Now 26, Brown works at an educational testing service—but more importantly, he has been directing The Friday Show at Sacramento Comedy Spot for more than a year, as well as writing and performing in it. It’s a monthly, eight-person sketch show with a little improv sprinkled in, and its two-year anniversary show is Aug. 16. SN&R chatted with Brown about The Friday Show—and it got personal.

Why is it called The Friday show?

Well, the name came from when the show is, which is on Friday. (Laughs.) It was a real long process to get there, but we figured it out.

Is directing fun?

Somebody’s got to do it. I wasn’t the director when we started, it was Brian Crall, who runs the Sacramento Comedy Spot—he’s also on the team as well—it was just getting to be a little bit too much for him. It was a big-time commitment, he’s got a lot of things going on.

How has the group changed?

We’ve lost some folks, we’ve gained some folks, but it’s been pretty solid. Thankfully we haven’t had a lot of turnover. Every week we meet for two hours, so … we ask a lot from folks and they come through. … They’ve really become some of my best friends, and it’s great to do the show with them.

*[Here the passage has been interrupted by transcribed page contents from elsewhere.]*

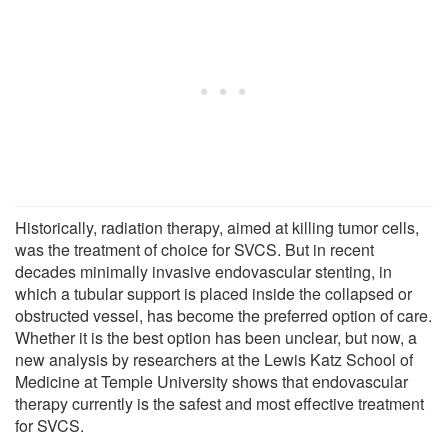
Historically, radiation therapy, aimed at killing tumor cells,
was the treatment of choice for SVCS. But in recent
decades minimally invasive endovascular stenting, in
which a tubular support is placed inside the collapsed or
obstructed vessel, has become the preferred option of care.
Whether it is the best option has been unclear, but now, a
new analysis by researchers at the Lewis Katz School of
Medicine at Temple University shows that endovascular
therapy currently is the safest and most effective treatment
for SVCS.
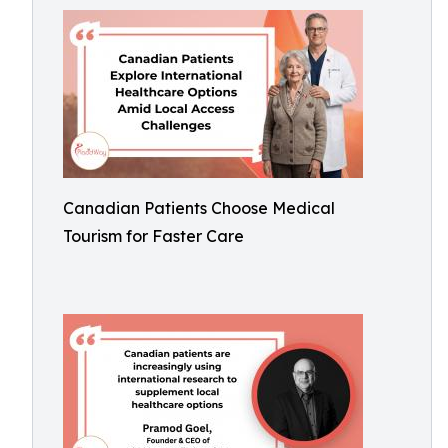
Canadian Patients Choose Medical
Tourism for Faster Care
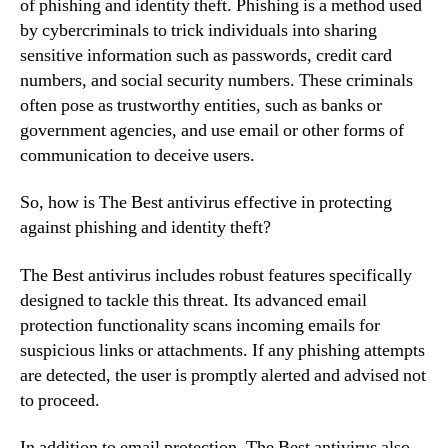
of phishing and identity theft. Phishing is a method used
by cybercriminals to trick individuals into sharing
sensitive information such as passwords, credit card
numbers, and social security numbers. These criminals
often pose as trustworthy entities, such as banks or
government agencies, and use email or other forms of
communication to deceive users.
So, how is The Best antivirus effective in protecting
against phishing and identity theft?
The Best antivirus includes robust features specifically
designed to tackle this threat. Its advanced email
protection functionality scans incoming emails for
suspicious links or attachments. If any phishing attempts
are detected, the user is promptly alerted and advised not
to proceed.
In addition to email protection, The Best antivirus also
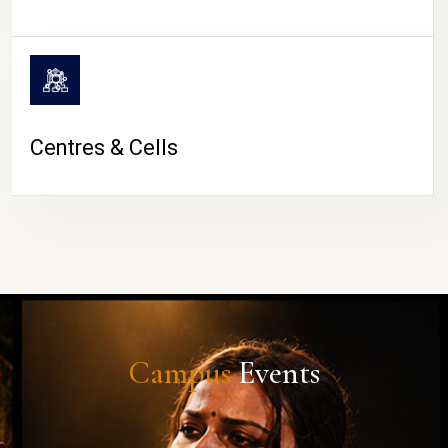
Centres & Cells
Campus
Events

How do the sketches get written?

First two weeks after a show, we’re pitching. We’ve got ideas, we have a big Google Drive … We basically open it open, go around the room, whoever’s got one speaks up, pitches it out to the group. Sometimes we’ll get up on our feet if it’s something really physical … Then the third week we’re refining the pitches. … The fourth week, we do our full-on tech rehearsal, where we run everything like it’s going to be in the show.

Favorite sketch that sticks out?

Yeah, there was one that we did last month that went super well, it was a Blue’s Clues sketch, so it was like a grisly murder scene and the two cops are trying to figure it out, so they have to call the Blue’s Clues team to sort it out—it was a lot of fun, just playing on the trope of police shows, and that mixed with Blue’s Clues, the kid’s show.

Have you ever considered doing a sketch about a sketch comedian being interviewed by a reporter?

I hadn’t considered it until right now, but I like it. Am I doing a bad job? Like, is this comically bad?

This? No, it’s more like, “What about reporting? There’s a lot of comedy there!”

That’s the cool thing about telling people you do comedy, everyone has an idea. Every person I meet says, “Have you ever thought about doing this type of thing?” It’s always fun to see what people notice and what makes them laugh.

Are they good usually?

I—and you can put this in there—my family gives me the worst pitches imaginable. My family will say stuff, they’ll string words together that have never been put together in that order—and never should’ve been put together in that order. My mom’s last pitch for me was just “fridge magnets.” That’s all she would say. She was like, “That should be enough.”

That one, though, I feel like, makes sense. I get that.

(Laughs.) That’s a good angle for this, now: “Jack lashes out at his mother—this reporter doesn’t agree.”